- **TEXT SEGMENT**
————

Juniper has added intrusion and prevention capabilities to its Integrated Security Gateway (ISG) 2000 firewall/VPN. The vendor is introducing a new lower-end device, the ISG 1000, as well.

Juniper has also added to its intrusion detection and prevention portfolio with six new products today, the IDP 50, 200, 600C, 600F, 1100C, and 1100F. And the vendor has enhanced the IDP platforms voice over IP (VOIP) capabilities and launched a daily update service for spyware signatures.

The newer boxes are built on technology Juniper acquired when it bought NetScreen Technologies for $4 billion last year (see Juniper Buys NetScreen). Juniper is now touting the three-rack-unit-high ISG devices as "enforcers" of security policies, linked up to a new "controller" device based on SSL VPN technology. Eventually, Juniper plans to integrate security features into its router as well.

————

- **SUPPLIED MATERIAL**
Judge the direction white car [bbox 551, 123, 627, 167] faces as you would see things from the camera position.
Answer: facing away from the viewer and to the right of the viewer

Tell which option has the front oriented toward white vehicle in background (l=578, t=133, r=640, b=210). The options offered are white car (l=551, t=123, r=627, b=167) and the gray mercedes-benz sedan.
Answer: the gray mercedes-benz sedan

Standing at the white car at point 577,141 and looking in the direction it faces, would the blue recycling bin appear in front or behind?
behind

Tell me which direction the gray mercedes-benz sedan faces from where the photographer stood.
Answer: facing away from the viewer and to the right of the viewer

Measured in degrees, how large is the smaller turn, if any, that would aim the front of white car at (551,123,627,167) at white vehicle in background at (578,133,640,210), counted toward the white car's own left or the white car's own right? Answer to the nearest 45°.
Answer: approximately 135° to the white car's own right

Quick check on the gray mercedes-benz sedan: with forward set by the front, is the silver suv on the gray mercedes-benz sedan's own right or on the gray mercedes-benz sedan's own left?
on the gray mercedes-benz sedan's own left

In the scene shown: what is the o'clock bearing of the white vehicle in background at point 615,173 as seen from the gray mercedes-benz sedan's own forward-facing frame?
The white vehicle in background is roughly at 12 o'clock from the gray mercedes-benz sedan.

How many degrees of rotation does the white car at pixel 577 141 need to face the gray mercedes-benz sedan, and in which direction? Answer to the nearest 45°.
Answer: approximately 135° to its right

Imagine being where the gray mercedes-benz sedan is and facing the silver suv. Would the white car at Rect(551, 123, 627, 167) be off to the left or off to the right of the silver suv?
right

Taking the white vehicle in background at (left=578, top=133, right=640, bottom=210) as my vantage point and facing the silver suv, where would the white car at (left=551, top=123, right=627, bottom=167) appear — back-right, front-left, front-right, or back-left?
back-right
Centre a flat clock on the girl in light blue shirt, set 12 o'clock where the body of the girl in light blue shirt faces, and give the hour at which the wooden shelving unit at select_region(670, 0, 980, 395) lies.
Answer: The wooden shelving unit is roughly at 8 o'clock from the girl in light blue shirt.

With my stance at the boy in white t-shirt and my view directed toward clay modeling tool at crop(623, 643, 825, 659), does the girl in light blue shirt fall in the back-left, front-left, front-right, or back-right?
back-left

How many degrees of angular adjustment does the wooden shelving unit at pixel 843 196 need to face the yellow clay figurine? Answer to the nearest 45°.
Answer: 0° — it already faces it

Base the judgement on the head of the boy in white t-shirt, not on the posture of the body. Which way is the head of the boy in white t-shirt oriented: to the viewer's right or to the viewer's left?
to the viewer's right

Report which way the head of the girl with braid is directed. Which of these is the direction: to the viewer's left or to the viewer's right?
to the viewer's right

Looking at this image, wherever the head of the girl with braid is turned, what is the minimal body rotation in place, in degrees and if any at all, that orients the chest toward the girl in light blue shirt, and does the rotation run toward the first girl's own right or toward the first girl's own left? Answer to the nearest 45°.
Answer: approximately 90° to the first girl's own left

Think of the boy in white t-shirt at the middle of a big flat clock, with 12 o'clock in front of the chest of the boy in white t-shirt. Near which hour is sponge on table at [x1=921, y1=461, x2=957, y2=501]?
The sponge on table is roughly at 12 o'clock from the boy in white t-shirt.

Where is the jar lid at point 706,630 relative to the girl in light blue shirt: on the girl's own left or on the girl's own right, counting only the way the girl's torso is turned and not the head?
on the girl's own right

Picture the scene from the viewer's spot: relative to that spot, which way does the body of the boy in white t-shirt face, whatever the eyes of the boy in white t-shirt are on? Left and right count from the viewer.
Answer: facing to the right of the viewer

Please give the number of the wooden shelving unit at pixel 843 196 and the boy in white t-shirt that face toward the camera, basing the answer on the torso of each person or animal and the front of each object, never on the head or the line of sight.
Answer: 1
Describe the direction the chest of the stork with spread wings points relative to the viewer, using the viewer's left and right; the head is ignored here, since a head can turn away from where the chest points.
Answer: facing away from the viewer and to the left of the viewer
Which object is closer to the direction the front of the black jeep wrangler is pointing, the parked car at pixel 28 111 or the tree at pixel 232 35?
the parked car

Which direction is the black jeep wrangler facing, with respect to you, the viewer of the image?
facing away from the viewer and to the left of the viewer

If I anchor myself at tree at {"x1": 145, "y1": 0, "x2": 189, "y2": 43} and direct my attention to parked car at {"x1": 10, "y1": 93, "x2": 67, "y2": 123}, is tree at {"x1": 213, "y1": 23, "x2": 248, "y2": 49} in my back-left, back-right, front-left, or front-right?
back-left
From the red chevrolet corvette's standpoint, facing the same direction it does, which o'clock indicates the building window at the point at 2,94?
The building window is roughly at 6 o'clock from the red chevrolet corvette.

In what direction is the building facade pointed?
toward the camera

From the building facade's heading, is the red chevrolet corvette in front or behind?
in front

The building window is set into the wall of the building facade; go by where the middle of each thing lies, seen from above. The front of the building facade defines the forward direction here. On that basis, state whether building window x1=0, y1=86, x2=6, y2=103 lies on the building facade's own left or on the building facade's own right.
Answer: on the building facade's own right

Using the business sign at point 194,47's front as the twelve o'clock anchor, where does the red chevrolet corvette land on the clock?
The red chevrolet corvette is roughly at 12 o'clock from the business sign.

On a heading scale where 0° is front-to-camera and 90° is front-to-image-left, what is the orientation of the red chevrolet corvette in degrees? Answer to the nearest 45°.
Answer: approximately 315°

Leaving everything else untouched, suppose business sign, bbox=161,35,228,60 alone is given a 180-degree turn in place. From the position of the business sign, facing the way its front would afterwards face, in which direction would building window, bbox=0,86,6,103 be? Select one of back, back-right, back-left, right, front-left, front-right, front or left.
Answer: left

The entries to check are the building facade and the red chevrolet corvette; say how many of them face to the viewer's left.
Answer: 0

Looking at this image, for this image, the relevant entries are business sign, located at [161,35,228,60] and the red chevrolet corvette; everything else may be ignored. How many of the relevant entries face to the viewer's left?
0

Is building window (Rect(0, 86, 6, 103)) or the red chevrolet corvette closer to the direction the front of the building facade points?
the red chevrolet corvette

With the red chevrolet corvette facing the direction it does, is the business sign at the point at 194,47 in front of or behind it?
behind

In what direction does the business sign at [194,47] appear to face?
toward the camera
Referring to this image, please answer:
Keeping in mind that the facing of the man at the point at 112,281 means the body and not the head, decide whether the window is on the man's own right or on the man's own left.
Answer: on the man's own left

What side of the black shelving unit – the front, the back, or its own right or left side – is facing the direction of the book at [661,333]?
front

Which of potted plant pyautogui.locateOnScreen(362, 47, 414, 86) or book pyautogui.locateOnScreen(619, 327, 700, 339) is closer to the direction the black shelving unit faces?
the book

————

- **EXERCISE A**
In the text about Juniper's security products, how much did Juniper pay for NetScreen Technologies?
- **EXERCISE B**
From the text about Juniper's security products, return word for word the part that opens with the words containing "Juniper has added" and closes with "1000, as well.".

- **RESPONSE BOX A**
$4 billion

- **RESPONSE BOX B**
Juniper has added intrusion and prevention capabilities to its Integrated Security Gateway (ISG) 2000 firewall/VPN. The vendor is introducing a new lower-end device, the ISG 1000, as well.